Sunday, August 30, 2009

Are we faced with another bubble in risky assets?

With the recent sharp rallies in virtually all risky asset classes the question has come up several times about whether or not we are now in overvalued territory or on the cusp of another financial markets bubble.

One needs look no further than the U.S. market that has seen the S&P 500 advance 51.68% from its March 9th trough as of 8/21/09. The more volatile BRIC markets (Brazil, Russia, India and China) have advanced by an average of 59.83% during the same period.

In recognition that markets are subject to short term fluctuations based on technical patterns such as overbought and oversold levels, and also with regard to the fact that September is historically the poorest performing month in the U.S. stock market, how “safe is the water” for taking advantage of a potential pullback to put additional cash to work? (According to Bespoke Investment Group data, September and February are the only two months that have seen a negative average monthly return for the Dow Jones Industrial Average over the past 100 years.)

In trying to answer this question, Standard Chartered Bank U.S. Economist John Calverly's “Checklist of Bubble Characteristics” is a useful tool. This was published in his 2004 book Bubbles and How to Survive Them when the author was Chief Economist at American Express Bank.

Checklist: Typical characteristics of a bubble (assessment by the author of this comment in italics)

1. Rapidly rising prices » stocks yes, housing no, commodities no
2. High expectations for continuing rapid rises » no
3. Overvaluation compared to historic averages » no
4. Overvaluation compared to reasonable levels » no
5. Several years into an economic upswing » no
6. Some underlying reason or reasons for higher prices » prices still below highs
7. A new element, e.g., technology for stocks or immigration for housing » no
8. Subjective “paradigm shift” » no
9. New investors drawn in » no
10. New entrepreneurs in the area » no
11. Considerable popular and media interest » no, still fear and doubt
12. Major rise in lending » no
13. Increase in indebtedness » no, savings are rising
14. New lenders or lending policies » perhaps central banks
15. Consumer price inflation often subdued (so central banks relaxed) » yes
16. Relaxed monetary policy » yes
17. Falling household savings rate » no
18. A strong exchange rate » no
Source: John P. Calverly, Bubbles and How to Survive Them, p.13.

No apparent bubble in Emerging Markets:

As of August 18th Global Emerging Markets (GEM) had rallied 56% since OECD lead economic indicators troughed in December 2008, making the current rally about twice the average seen after previous episodes when OECD lead indicators troughed. However, the trough valuation for GEM in December 2008 was 1/3 lower than in previous cycles, and GEM valuations are only now at just 5% above their average when lead indicators bottom.
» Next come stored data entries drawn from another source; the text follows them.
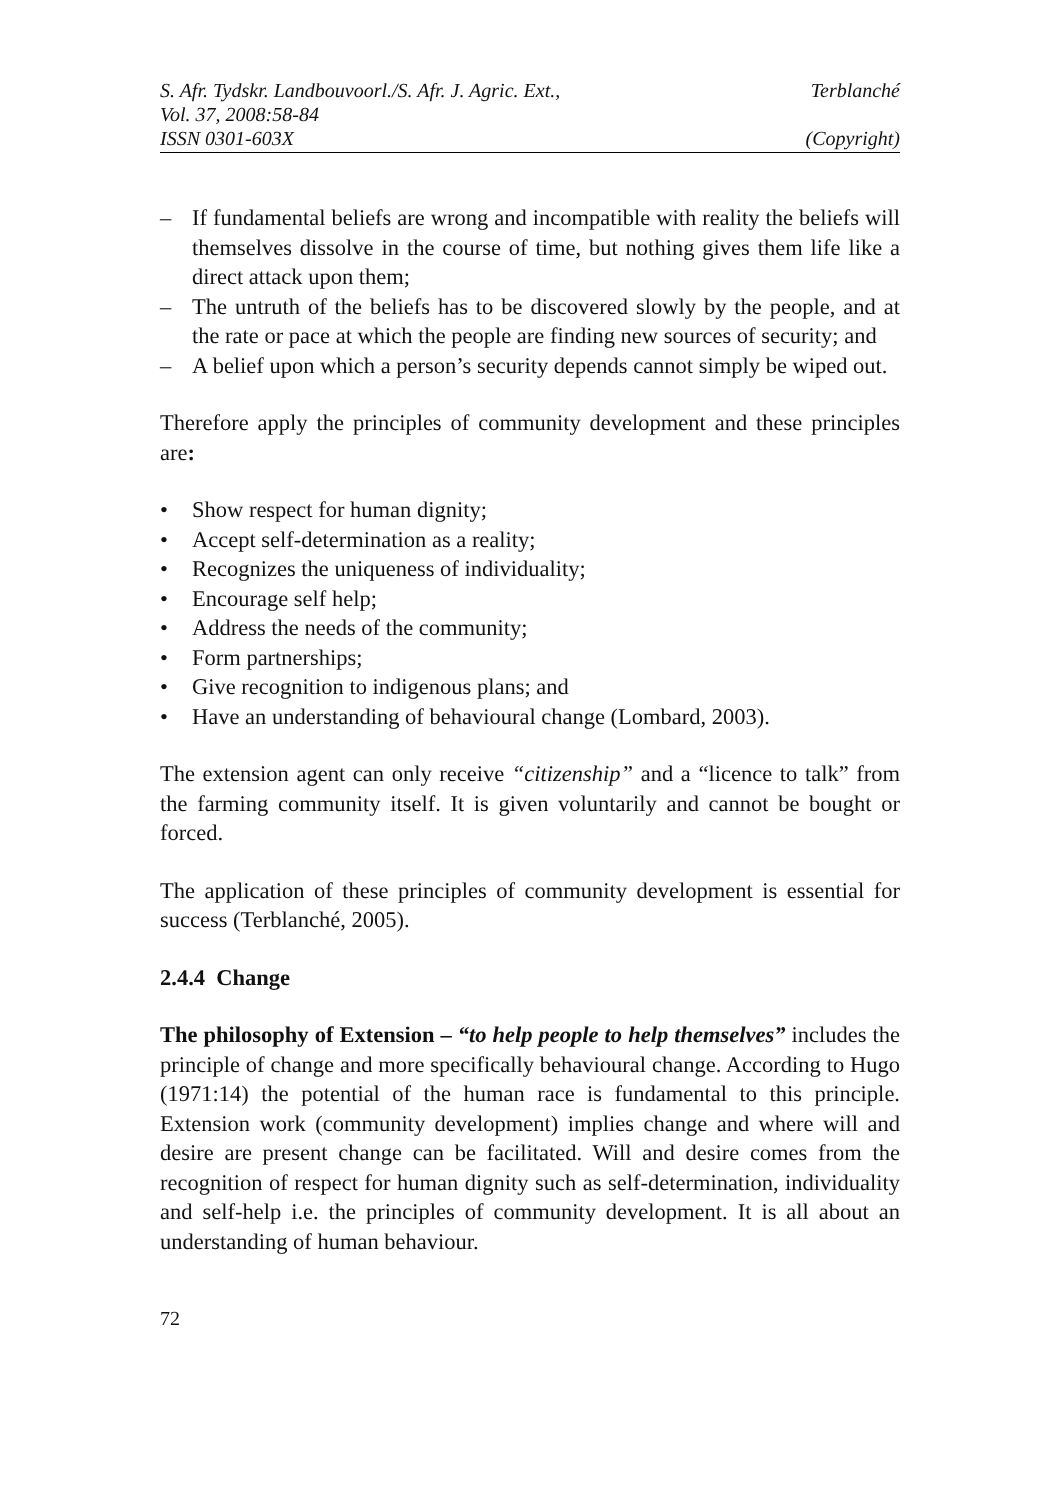S. Afr. Tydskr. Landbouvoorl./S. Afr. J. Agric. Ext., Terblanché
Vol. 37, 2008:58-84
ISSN 0301-603X (Copyright)
– If fundamental beliefs are wrong and incompatible with reality the beliefs will themselves dissolve in the course of time, but nothing gives them life like a direct attack upon them;
– The untruth of the beliefs has to be discovered slowly by the people, and at the rate or pace at which the people are finding new sources of security; and
– A belief upon which a person’s security depends cannot simply be wiped out.
Therefore apply the principles of community development and these principles are:
• Show respect for human dignity;
• Accept self-determination as a reality;
• Recognizes the uniqueness of individuality;
• Encourage self help;
• Address the needs of the community;
• Form partnerships;
• Give recognition to indigenous plans; and
• Have an understanding of behavioural change (Lombard, 2003).
The extension agent can only receive “citizenship” and a “licence to talk” from the farming community itself. It is given voluntarily and cannot be bought or forced.
The application of these principles of community development is essential for success (Terblanché, 2005).
2.4.4 Change
The philosophy of Extension – “to help people to help themselves” includes the principle of change and more specifically behavioural change. According to Hugo (1971:14) the potential of the human race is fundamental to this principle. Extension work (community development) implies change and where will and desire are present change can be facilitated. Will and desire comes from the recognition of respect for human dignity such as self-determination, individuality and self-help i.e. the principles of community development. It is all about an understanding of human behaviour.
72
GEM Historical P/E – now versus previous cycles when OECD leading indicators troughed

Source: Datastream, OECD, Credit Suisse Estimates published in Credit Suisse Asia Daily 8/18/2009

No apparent bubble in U.S. Equities:

In the U.S., stocks have advanced by 51.68% from their March 9th closing low as of 8/21/2009 according to Bespoke Investment Group. This naturally causes worries about a bubble. However it appears far premature to give this label to the present market.

The S&P 500 valuation now resides at 18.89x 2009 using Standard & Poor’s current $54.40 bottoms up S&P 500 operating earnings forecast. For perspective, the same multiple of operating earnings was consistently in the high 20’s during 1999 through the first half of 2000 as the S&P 500 was topping out at the peak of the last bull market. For even further perspective, a look back to the Nifty 50 era of 1972 shows that the original Nifty 50 traded for between 46 and 92 times earnings according to Forbes magazine. Therefore it seems that there is plenty of scope for stock valuations to move higher before we can be considered to be in a bubble; particularly if there is a steady diet of positive news flow.
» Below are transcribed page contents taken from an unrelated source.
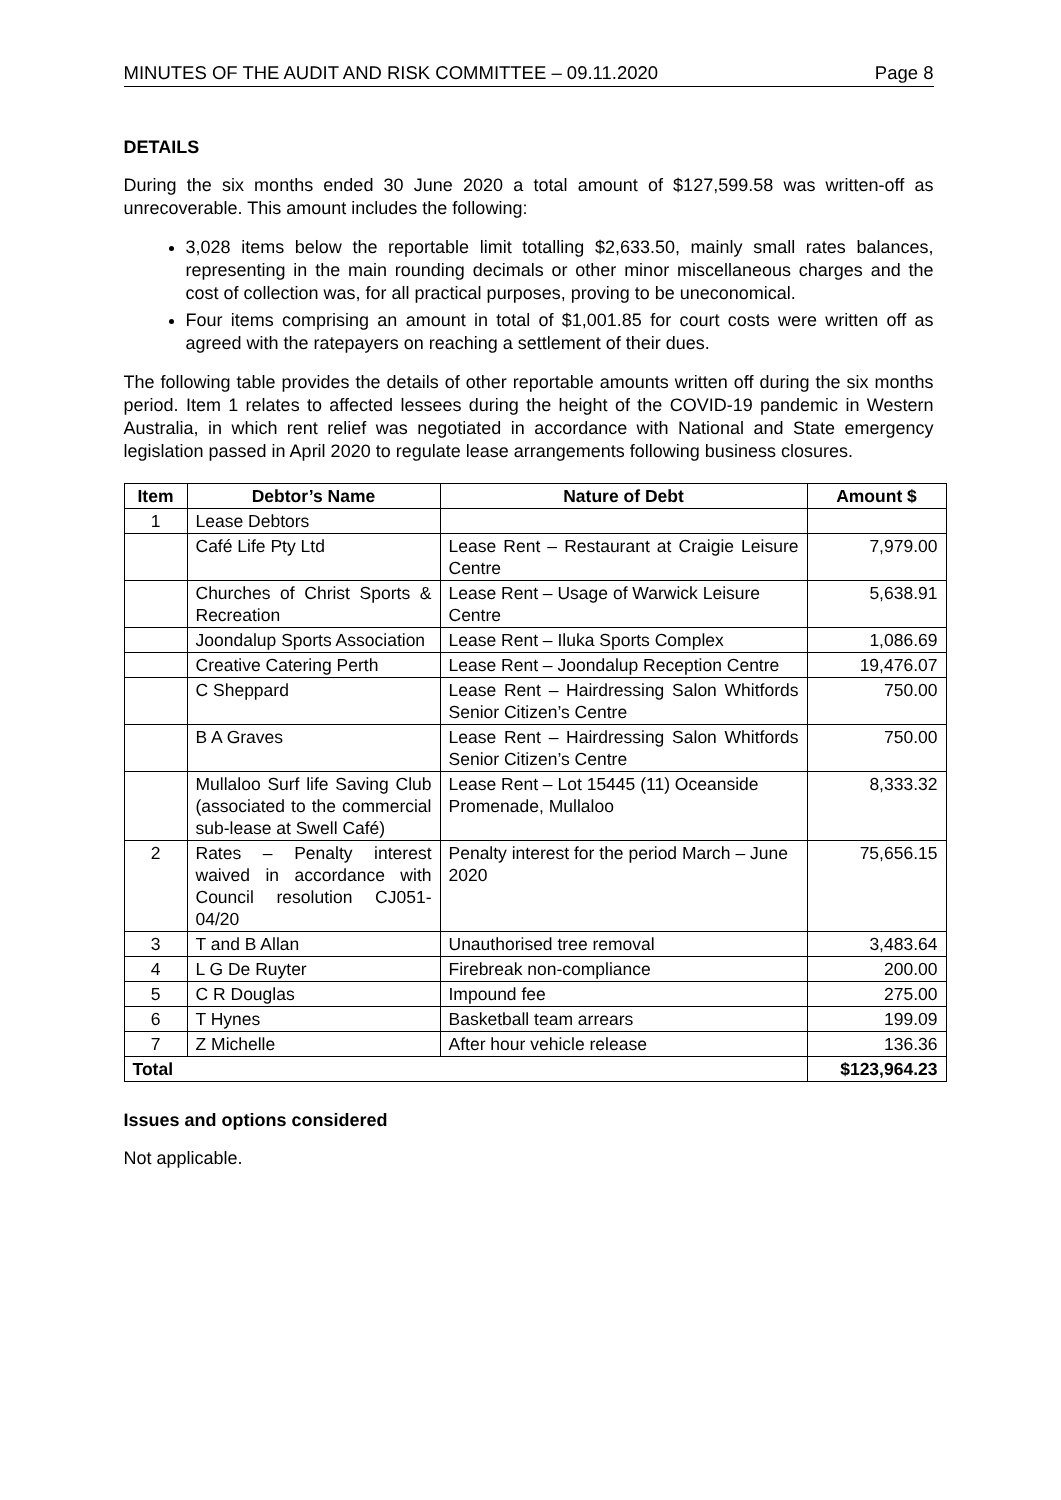MINUTES OF THE AUDIT AND RISK COMMITTEE – 09.11.2020 Page 8
DETAILS
During the six months ended 30 June 2020 a total amount of $127,599.58 was written-off as unrecoverable. This amount includes the following:
3,028 items below the reportable limit totalling $2,633.50, mainly small rates balances, representing in the main rounding decimals or other minor miscellaneous charges and the cost of collection was, for all practical purposes, proving to be uneconomical.
Four items comprising an amount in total of $1,001.85 for court costs were written off as agreed with the ratepayers on reaching a settlement of their dues.
The following table provides the details of other reportable amounts written off during the six months period. Item 1 relates to affected lessees during the height of the COVID-19 pandemic in Western Australia, in which rent relief was negotiated in accordance with National and State emergency legislation passed in April 2020 to regulate lease arrangements following business closures.
| Item | Debtor’s Name | Nature of Debt | Amount $ |
| --- | --- | --- | --- |
| 1 | Lease Debtors | | |
| | Café Life Pty Ltd | Lease Rent – Restaurant at Craigie Leisure Centre | 7,979.00 |
| | Churches of Christ Sports & Recreation | Lease Rent – Usage of Warwick Leisure Centre | 5,638.91 |
| | Joondalup Sports Association | Lease Rent – Iluka Sports Complex | 1,086.69 |
| | Creative Catering Perth | Lease Rent – Joondalup Reception Centre | 19,476.07 |
| | C Sheppard | Lease Rent – Hairdressing Salon Whitfords Senior Citizen’s Centre | 750.00 |
| | B A Graves | Lease Rent – Hairdressing Salon Whitfords Senior Citizen’s Centre | 750.00 |
| | Mullaloo Surf life Saving Club (associated to the commercial sub-lease at Swell Café) | Lease Rent – Lot 15445 (11) Oceanside Promenade, Mullaloo | 8,333.32 |
| 2 | Rates – Penalty interest waived in accordance with Council resolution CJ051-04/20 | Penalty interest for the period March – June 2020 | 75,656.15 |
| 3 | T and B Allan | Unauthorised tree removal | 3,483.64 |
| 4 | L G De Ruyter | Firebreak non-compliance | 200.00 |
| 5 | C R Douglas | Impound fee | 275.00 |
| 6 | T Hynes | Basketball team arrears | 199.09 |
| 7 | Z Michelle | After hour vehicle release | 136.36 |
| Total | | | $123,964.23 |
Issues and options considered
Not applicable.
No apparent bubble in Investment Grade Corporate Bonds:

As highlighted by Argus Research on August 24th, as of July 31st the average yield spread between a AAA-rated corporate bond and the U.S. Government long bond was 185 basis points. Over the past 55 years this spread has averaged 80 basis points. For BBB rated bonds, the average spread was 353 basis points as of July 31st, versus a historic average of 178 basis points (as published in Argus Market Watch 8/24/2009).

Conclusion:

With few conditions for a bubble present, and financial markets exhibiting inexpensive to normal valuations, there are no signs of a bubble in any of the aforementioned risky assets – U.S. stocks, emerging markets stocks or corporate bonds.


Absent an external shock such as a terrorist attack, or significant problems with a major trading partner, and assuming continued improving economic news, stock and corporate bond markets offer scope for solid returns from these levels despite the healthy advances of the recent past.
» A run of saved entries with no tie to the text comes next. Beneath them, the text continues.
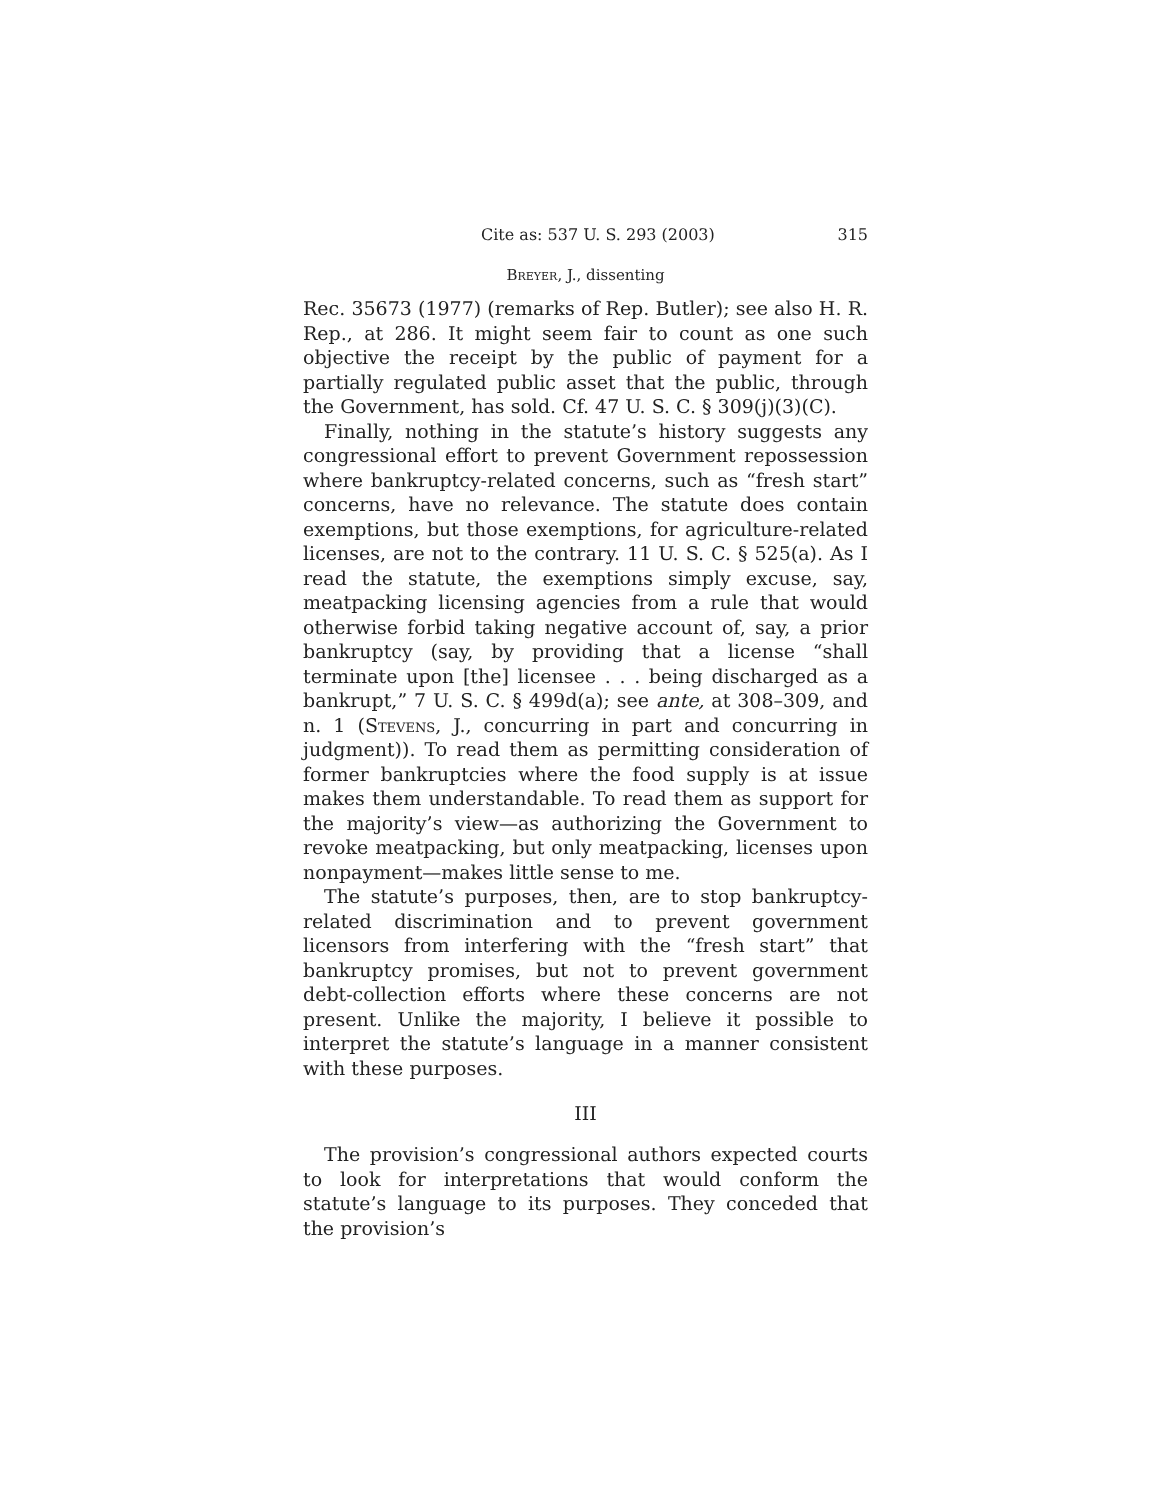Cite as: 537 U. S. 293 (2003) 315
Breyer, J., dissenting
Rec. 35673 (1977) (remarks of Rep. Butler); see also H. R. Rep., at 286. It might seem fair to count as one such objective the receipt by the public of payment for a partially regulated public asset that the public, through the Government, has sold. Cf. 47 U. S. C. § 309(j)(3)(C).
Finally, nothing in the statute’s history suggests any congressional effort to prevent Government repossession where bankruptcy-related concerns, such as “fresh start” concerns, have no relevance. The statute does contain exemptions, but those exemptions, for agriculture-related licenses, are not to the contrary. 11 U. S. C. § 525(a). As I read the statute, the exemptions simply excuse, say, meatpacking licensing agencies from a rule that would otherwise forbid taking negative account of, say, a prior bankruptcy (say, by providing that a license “shall terminate upon [the] licensee . . . being discharged as a bankrupt,” 7 U. S. C. § 499d(a); see ante, at 308–309, and n. 1 (Stevens, J., concurring in part and concurring in judgment)). To read them as permitting consideration of former bankruptcies where the food supply is at issue makes them understandable. To read them as support for the majority’s view—as authorizing the Government to revoke meatpacking, but only meatpacking, licenses upon nonpayment—makes little sense to me.
The statute’s purposes, then, are to stop bankruptcy-related discrimination and to prevent government licensors from interfering with the “fresh start” that bankruptcy promises, but not to prevent government debt-collection efforts where these concerns are not present. Unlike the majority, I believe it possible to interpret the statute’s language in a manner consistent with these purposes.
III
The provision’s congressional authors expected courts to look for interpretations that would conform the statute’s language to its purposes. They conceded that the provision’s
Important Legal Information:

Past performance is no guarantee of future results. Investing involves the risk of loss. This material should not be used as the basis for investment decisions on its own. Prior to investing, an investor should assess the specific risks of given instruments and determine (with his or her professional advisors) if the investment is suitable for his or her circumstances.